(Page-level text extractions)
══════════════════════════════

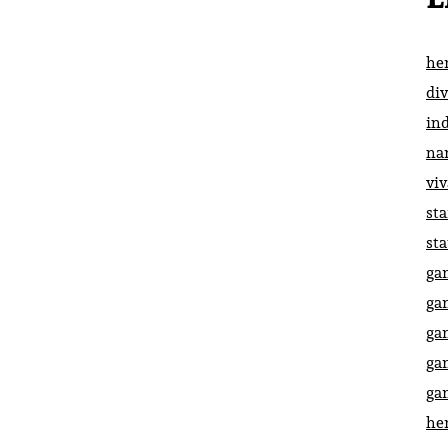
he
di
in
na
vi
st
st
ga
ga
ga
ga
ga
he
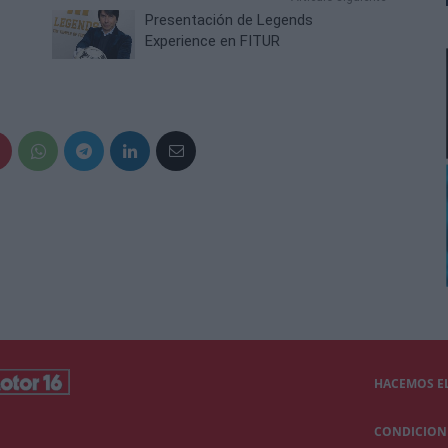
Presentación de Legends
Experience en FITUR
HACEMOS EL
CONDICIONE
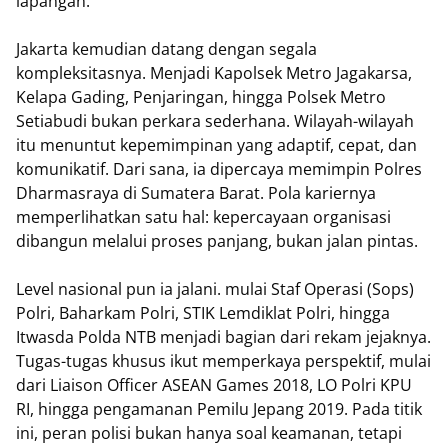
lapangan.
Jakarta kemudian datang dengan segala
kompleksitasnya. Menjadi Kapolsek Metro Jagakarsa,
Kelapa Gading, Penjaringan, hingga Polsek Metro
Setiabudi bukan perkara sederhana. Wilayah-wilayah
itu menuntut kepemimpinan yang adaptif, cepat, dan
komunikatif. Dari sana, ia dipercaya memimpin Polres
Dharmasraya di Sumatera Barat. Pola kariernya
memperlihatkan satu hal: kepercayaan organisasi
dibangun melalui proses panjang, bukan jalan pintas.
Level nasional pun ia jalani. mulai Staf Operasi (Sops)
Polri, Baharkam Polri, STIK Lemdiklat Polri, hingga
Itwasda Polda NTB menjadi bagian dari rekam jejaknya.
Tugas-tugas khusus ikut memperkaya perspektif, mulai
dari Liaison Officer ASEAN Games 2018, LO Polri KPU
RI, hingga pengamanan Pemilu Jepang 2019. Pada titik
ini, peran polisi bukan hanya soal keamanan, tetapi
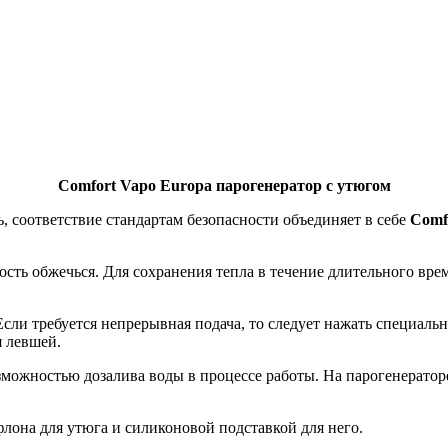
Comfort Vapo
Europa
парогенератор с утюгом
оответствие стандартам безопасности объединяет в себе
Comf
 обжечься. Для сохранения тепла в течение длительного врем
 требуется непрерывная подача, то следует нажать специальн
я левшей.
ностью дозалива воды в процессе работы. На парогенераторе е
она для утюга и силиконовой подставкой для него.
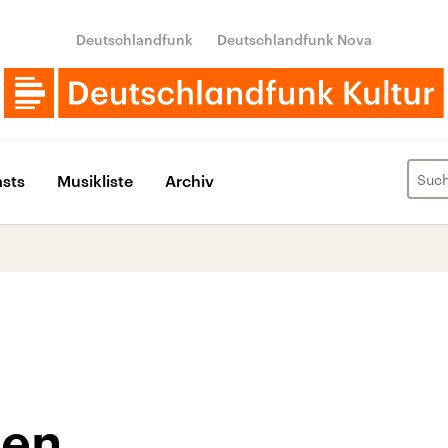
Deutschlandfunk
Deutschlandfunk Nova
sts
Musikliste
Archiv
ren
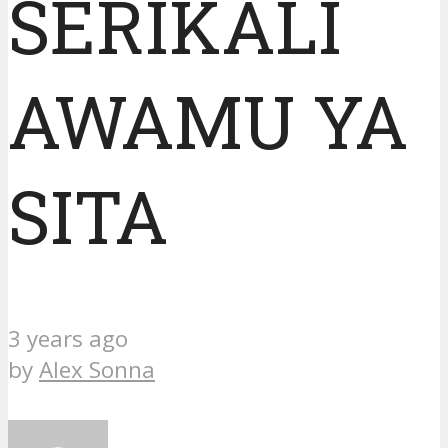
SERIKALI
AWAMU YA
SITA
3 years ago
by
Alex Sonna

══════════════════════════════

§ **Exercise instructions**:
Within the entries above, the lines from the one with "она для утюга" through the final line are to be printed exactly, with the pictures removed.

§ **Answer space**:
она для утюга и силиконовой подставкой для него.
Deutschlandfunk
Deutschlandfunk Nova
sts
Musikliste
Archiv
ren
SERIKALI
AWAMU YA
SITA
3 years ago
by
Alex Sonna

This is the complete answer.